# [Task to carry out]
Line by line, please look for the word "back" in the following records, then copy each line you find it in.

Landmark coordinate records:
◆ ◆ ◆ ◆
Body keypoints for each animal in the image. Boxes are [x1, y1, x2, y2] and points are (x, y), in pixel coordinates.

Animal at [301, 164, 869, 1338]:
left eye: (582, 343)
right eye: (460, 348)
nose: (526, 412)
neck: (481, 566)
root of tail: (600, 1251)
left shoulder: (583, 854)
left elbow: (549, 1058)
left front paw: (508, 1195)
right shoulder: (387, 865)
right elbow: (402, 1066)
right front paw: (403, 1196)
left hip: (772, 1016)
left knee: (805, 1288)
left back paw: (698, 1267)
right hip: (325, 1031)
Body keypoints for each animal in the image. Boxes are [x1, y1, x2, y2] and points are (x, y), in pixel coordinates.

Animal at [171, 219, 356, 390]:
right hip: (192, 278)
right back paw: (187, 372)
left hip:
◆ ◆ ◆ ◆
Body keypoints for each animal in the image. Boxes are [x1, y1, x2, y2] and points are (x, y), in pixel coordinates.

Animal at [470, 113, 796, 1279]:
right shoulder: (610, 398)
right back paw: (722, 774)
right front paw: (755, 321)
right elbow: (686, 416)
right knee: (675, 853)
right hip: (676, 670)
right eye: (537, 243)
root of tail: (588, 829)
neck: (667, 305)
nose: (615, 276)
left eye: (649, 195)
◆ ◆ ◆ ◆
# [Output for this exercise]
left back paw: (698, 1267)
right back paw: (187, 372)
right back paw: (722, 774)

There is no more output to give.